Speaking of digestion, Nasubi was soon reduced to subsisting on dog food, and if his willingness to stoop this low sounds nuts, it resonates (courtesy of his own recollections) as a byproduct of various forces: a willful refusal to quit; a hunger for stardom; and a state of mind that soon resembled that of a tortured POW. That Nasubi’s door was never locked, meaning he could ostensibly leave at any time (but didn’t), reinforces the notion that Susunu! Denpa Shōnen had somehow broken its subject. Consequently, when, after 11 months, he reached his goal and was rewarded with a trip to Korea to start the entire process over again—with Tsuchiya repeatedly and secretly (to Nasubi) moving the contest’s goalposts in order to keep the program going—he first objected and yet ultimately acquiesced, exacerbating his misery.
With a pained face and in a subdued voice, Nasubi candidly discusses the unhappiness, lonesomeness, and resultant thoughts of suicide that consumed him during production of Susunu! Denpa Shōnen, while Tsuchiya confesses that he was driven by a single-minded desire to push boundaries to their limits. The Contestant outs the Japanese reality show as a pioneering work of manipulative heartlessness, happy to put Nasubi through the ringer for ratings and, also, for spectators eager to chuckle at his mistreatment (and marvel at his cooperation in it).
In its attempt to elicit laughs at the expense of its protagonist, it recalls American Idol’s mean-spirited revelry in aspiring singers’ lack of talent. Still, its legacy extends to myriad subsequent reality-TV affairs that, in one way or another, hinge on exploitation (and/or self-exploitation), value celebrity as a worthy end unto itself, and encourage disreputable behavior from participants and smug jeering (often encased in ironic affection) from viewers.
The Contestant casts Susunu! Denpa Shōnen as a veritable Big Bang for our current shock-value pop culture, and not flatteringly; the contrast between the show’s female host giggling with excitement at Nasubi, and Nasubi chatting about the severe horror he endured, highlights the callousness of such ventures, which amuse and titillate by providing fundamentally disingenuous perspectives on their action. What is authentic in Titley’s documentary is Tsuchiya and company’s inclination to lie—to Nasubi, and to audiences—for their own selfish ends. Nasubi learned about the true nature of his ordeal on a live televised special that mistook maliciousness for hilarity, during which he instinctively stated, “That’s a bit wrong, isn’t it?” Afterwards, he also discovered that his diaries had been published without his consent, becoming bestsellers. In light of all this, it’s no wonder he felt that “I lost my faith in humanity.”
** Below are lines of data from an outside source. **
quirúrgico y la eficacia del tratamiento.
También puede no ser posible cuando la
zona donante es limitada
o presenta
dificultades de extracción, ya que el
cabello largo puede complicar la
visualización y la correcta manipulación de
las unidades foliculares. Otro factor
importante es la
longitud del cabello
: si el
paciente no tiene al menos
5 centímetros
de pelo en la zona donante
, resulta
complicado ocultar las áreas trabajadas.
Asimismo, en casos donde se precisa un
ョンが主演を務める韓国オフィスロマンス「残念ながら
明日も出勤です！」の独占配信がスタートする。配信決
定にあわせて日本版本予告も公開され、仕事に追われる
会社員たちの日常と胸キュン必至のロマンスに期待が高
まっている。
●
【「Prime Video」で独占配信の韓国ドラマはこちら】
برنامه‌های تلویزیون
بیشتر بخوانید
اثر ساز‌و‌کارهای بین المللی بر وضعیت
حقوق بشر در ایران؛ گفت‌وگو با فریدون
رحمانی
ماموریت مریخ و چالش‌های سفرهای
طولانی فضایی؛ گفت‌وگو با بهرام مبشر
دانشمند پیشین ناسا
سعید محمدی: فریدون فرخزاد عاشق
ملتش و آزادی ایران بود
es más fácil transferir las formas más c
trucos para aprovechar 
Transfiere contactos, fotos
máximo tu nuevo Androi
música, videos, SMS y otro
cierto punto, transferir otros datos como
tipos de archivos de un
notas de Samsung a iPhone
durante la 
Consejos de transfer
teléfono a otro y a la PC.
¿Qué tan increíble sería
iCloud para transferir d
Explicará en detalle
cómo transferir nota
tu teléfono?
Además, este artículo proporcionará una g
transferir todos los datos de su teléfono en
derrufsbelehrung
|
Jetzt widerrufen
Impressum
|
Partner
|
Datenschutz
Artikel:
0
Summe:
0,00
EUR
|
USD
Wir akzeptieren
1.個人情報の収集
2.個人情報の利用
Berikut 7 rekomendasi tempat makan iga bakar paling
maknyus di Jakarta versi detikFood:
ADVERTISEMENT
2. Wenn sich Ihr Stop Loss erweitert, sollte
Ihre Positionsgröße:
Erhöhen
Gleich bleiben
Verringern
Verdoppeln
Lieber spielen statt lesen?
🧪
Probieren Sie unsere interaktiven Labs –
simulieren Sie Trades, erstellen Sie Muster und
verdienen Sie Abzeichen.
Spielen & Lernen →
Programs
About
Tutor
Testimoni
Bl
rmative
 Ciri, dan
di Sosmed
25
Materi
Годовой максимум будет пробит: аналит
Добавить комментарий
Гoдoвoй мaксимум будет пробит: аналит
Clips from Nasubi’s post-Susunu! Denpa Shōnen press tour illustrate the show’s corrosive effect on his sense of self, and yet The Contestant has a final surprise up its sleeve. In the aftermath of the 2011 earthquake and tsunami that ravaged Fukushima, and then the 2015 quake and avalanche in Nepal, Nasubi used his notoriety to raise funds and inspire others by climbing Mount Everest, in the process understanding that selflessness, compassion and connecting with other people—the very things he’d been denied during his TV quarantine—were what brought him joy and purpose. That may sound like a hokey and contrived attempt at concluding things in happily-ever-after fashion, but in Titley’s empathetic documentary, it comes across as far realer than anything that happened during his 15 months in the unwitting spotlight.